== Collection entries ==
++++++++++++++++++++
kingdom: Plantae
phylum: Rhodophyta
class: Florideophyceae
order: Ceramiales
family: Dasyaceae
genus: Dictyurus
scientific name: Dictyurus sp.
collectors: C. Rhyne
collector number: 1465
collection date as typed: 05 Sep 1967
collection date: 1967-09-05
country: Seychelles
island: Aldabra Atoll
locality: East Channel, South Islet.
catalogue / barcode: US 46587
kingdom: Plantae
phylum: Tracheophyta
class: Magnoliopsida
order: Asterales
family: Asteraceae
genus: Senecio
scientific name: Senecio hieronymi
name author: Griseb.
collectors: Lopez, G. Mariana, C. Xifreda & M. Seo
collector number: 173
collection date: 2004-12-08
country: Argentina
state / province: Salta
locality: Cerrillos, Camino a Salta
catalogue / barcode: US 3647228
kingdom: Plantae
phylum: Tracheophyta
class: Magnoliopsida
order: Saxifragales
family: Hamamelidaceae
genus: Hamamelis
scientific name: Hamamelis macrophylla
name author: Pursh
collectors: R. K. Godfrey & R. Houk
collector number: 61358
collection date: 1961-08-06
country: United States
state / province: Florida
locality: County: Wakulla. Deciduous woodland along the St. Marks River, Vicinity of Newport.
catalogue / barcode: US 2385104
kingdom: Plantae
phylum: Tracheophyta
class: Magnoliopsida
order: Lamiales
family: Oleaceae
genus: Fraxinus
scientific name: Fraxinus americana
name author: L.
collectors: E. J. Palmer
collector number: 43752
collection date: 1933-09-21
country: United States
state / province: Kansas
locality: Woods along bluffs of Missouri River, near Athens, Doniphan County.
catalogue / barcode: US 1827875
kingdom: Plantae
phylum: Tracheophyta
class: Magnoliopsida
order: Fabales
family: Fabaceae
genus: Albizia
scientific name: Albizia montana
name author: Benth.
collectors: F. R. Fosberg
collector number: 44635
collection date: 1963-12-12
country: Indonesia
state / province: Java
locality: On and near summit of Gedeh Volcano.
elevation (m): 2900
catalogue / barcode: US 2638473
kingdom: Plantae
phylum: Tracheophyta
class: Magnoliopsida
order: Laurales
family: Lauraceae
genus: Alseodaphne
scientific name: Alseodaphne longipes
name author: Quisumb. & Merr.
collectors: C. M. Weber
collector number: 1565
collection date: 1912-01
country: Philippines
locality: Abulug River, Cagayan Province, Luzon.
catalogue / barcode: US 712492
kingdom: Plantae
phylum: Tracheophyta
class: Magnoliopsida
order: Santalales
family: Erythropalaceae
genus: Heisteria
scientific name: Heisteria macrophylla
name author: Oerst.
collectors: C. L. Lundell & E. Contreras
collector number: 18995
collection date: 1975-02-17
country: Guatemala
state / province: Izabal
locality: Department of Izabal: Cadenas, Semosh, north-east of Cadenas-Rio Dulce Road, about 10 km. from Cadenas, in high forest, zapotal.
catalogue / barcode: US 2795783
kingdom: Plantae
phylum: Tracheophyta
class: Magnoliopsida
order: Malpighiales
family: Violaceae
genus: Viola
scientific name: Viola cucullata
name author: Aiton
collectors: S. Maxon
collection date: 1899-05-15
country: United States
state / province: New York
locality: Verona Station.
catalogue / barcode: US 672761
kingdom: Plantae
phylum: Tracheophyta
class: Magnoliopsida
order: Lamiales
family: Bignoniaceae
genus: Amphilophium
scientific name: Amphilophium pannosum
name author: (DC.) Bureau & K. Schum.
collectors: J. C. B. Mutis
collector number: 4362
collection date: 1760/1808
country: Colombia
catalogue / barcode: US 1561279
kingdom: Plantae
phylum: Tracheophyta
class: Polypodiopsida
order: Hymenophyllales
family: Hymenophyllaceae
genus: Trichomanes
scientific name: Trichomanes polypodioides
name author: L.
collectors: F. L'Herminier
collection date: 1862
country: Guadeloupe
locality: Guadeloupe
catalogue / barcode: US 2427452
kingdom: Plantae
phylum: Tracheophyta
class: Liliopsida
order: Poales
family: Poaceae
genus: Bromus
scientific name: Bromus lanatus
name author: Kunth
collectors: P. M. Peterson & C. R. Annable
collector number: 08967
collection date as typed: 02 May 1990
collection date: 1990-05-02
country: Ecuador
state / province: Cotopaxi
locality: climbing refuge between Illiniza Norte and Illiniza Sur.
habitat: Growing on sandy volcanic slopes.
++++++++++++++++++++
== Work to do ==
Render each of the lines above as a row of a Markdown table with the columns "No." and "Line", numbering the rows in order and omitting any blank lines.

== Exercise solution ==
| No. | Line |
|---|---|
| 1 | kingdom: Plantae |
| 2 | phylum: Rhodophyta |
| 3 | class: Florideophyceae |
| 4 | order: Ceramiales |
| 5 | family: Dasyaceae |
| 6 | genus: Dictyurus |
| 7 | scientific name: Dictyurus sp. |
| 8 | collectors: C. Rhyne |
| 9 | collector number: 1465 |
| 10 | collection date as typed: 05 Sep 1967 |
| 11 | collection date: 1967-09-05 |
| 12 | country: Seychelles |
| 13 | island: Aldabra Atoll |
| 14 | locality: East Channel, South Islet. |
| 15 | catalogue / barcode: US 46587 |
| 16 | kingdom: Plantae |
| 17 | phylum: Tracheophyta |
| 18 | class: Magnoliopsida |
| 19 | order: Asterales |
| 20 | family: Asteraceae |
| 21 | genus: Senecio |
| 22 | scientific name: Senecio hieronymi |
| 23 | name author: Griseb. |
| 24 | collectors: Lopez, G. Mariana, C. Xifreda & M. Seo |
| 25 | collector number: 173 |
| 26 | collection date: 2004-12-08 |
| 27 | country: Argentina |
| 28 | state / province: Salta |
| 29 | locality: Cerrillos, Camino a Salta |
| 30 | catalogue / barcode: US 3647228 |
| 31 | kingdom: Plantae |
| 32 | phylum: Tracheophyta |
| 33 | class: Magnoliopsida |
| 34 | order: Saxifragales |
| 35 | family: Hamamelidaceae |
| 36 | genus: Hamamelis |
| 37 | scientific name: Hamamelis macrophylla |
| 38 | name author: Pursh |
| 39 | collectors: R. K. Godfrey & R. Houk |
| 40 | collector number: 61358 |
| 41 | collection date: 1961-08-06 |
| 42 | country: United States |
| 43 | state / province: Florida |
| 44 | locality: County: Wakulla. Deciduous woodland along the St. Marks River, Vicinity of Newport. |
| 45 | catalogue / barcode: US 2385104 |
| 46 | kingdom: Plantae |
| 47 | phylum: Tracheophyta |
| 48 | class: Magnoliopsida |
| 49 | order: Lamiales |
| 50 | family: Oleaceae |
| 51 | genus: Fraxinus |
| 52 | scientific name: Fraxinus americana |
| 53 | name author: L. |
| 54 | collectors: E. J. Palmer |
| 55 | collector number: 43752 |
| 56 | collection date: 1933-09-21 |
| 57 | country: United States |
| 58 | state / province: Kansas |
| 59 | locality: Woods along bluffs of Missouri River, near Athens, Doniphan County. |
| 60 | catalogue / barcode: US 1827875 |
| 61 | kingdom: Plantae |
| 62 | phylum: Tracheophyta |
| 63 | class: Magnoliopsida |
| 64 | order: Fabales |
| 65 | family: Fabaceae |
| 66 | genus: Albizia |
| 67 | scientific name: Albizia montana |
| 68 | name author: Benth. |
| 69 | collectors: F. R. Fosberg |
| 70 | collector number: 44635 |
| 71 | collection date: 1963-12-12 |
| 72 | country: Indonesia |
| 73 | state / province: Java |
| 74 | locality: On and near summit of Gedeh Volcano. |
| 75 | elevation (m): 2900 |
| 76 | catalogue / barcode: US 2638473 |
| 77 | kingdom: Plantae |
| 78 | phylum: Tracheophyta |
| 79 | class: Magnoliopsida |
| 80 | order: Laurales |
| 81 | family: Lauraceae |
| 82 | genus: Alseodaphne |
| 83 | scientific name: Alseodaphne longipes |
| 84 | name author: Quisumb. & Merr. |
| 85 | collectors: C. M. Weber |
| 86 | collector number: 1565 |
| 87 | collection date: 1912-01 |
| 88 | country: Philippines |
| 89 | locality: Abulug River, Cagayan Province, Luzon. |
| 90 | catalogue / barcode: US 712492 |
| 91 | kingdom: Plantae |
| 92 | phylum: Tracheophyta |
| 93 | class: Magnoliopsida |
| 94 | order: Santalales |
| 95 | family: Erythropalaceae |
| 96 | genus: Heisteria |
| 97 | scientific name: Heisteria macrophylla |
| 98 | name author: Oerst. |
| 99 | collectors: C. L. Lundell & E. Contreras |
| 100 | collector number: 18995 |
| 101 | collection date: 1975-02-17 |
| 102 | country: Guatemala |
| 103 | state / province: Izabal |
| 104 | locality: Department of Izabal: Cadenas, Semosh, north-east of Cadenas-Rio Dulce Road, about 10 km. from Cadenas, in high forest, zapotal. |
| 105 | catalogue / barcode: US 2795783 |
| 106 | kingdom: Plantae |
| 107 | phylum: Tracheophyta |
| 108 | class: Magnoliopsida |
| 109 | order: Malpighiales |
| 110 | family: Violaceae |
| 111 | genus: Viola |
| 112 | scientific name: Viola cucullata |
| 113 | name author: Aiton |
| 114 | collectors: S. Maxon |
| 115 | collection date: 1899-05-15 |
| 116 | country: United States |
| 117 | state / province: New York |
| 118 | locality: Verona Station. |
| 119 | catalogue / barcode: US 672761 |
| 120 | kingdom: Plantae |
| 121 | phylum: Tracheophyta |
| 122 | class: Magnoliopsida |
| 123 | order: Lamiales |
| 124 | family: Bignoniaceae |
| 125 | genus: Amphilophium |
| 126 | scientific name: Amphilophium pannosum |
| 127 | name author: (DC.) Bureau & K. Schum. |
| 128 | collectors: J. C. B. Mutis |
| 129 | collector number: 4362 |
| 130 | collection date: 1760/1808 |
| 131 | country: Colombia |
| 132 | catalogue / barcode: US 1561279 |
| 133 | kingdom: Plantae |
| 134 | phylum: Tracheophyta |
| 135 | class: Polypodiopsida |
| 136 | order: Hymenophyllales |
| 137 | family: Hymenophyllaceae |
| 138 | genus: Trichomanes |
| 139 | scientific name: Trichomanes polypodioides |
| 140 | name author: L. |
| 141 | collectors: F. L'Herminier |
| 142 | collection date: 1862 |
| 143 | country: Guadeloupe |
| 144 | locality: Guadeloupe |
| 145 | catalogue / barcode: US 2427452 |
| 146 | kingdom: Plantae |
| 147 | phylum: Tracheophyta |
| 148 | class: Liliopsida |
| 149 | order: Poales |
| 150 | family: Poaceae |
| 151 | genus: Bromus |
| 152 | scientific name: Bromus lanatus |
| 153 | name author: Kunth |
| 154 | collectors: P. M. Peterson & C. R. Annable |
| 155 | collector number: 08967 |
| 156 | collection date as typed: 02 May 1990 |
| 157 | collection date: 1990-05-02 |
| 158 | country: Ecuador |
| 159 | state / province: Cotopaxi |
| 160 | locality: climbing refuge between Illiniza Norte and Illiniza Sur. |
| 161 | habitat: Growing on sandy volcanic slopes. |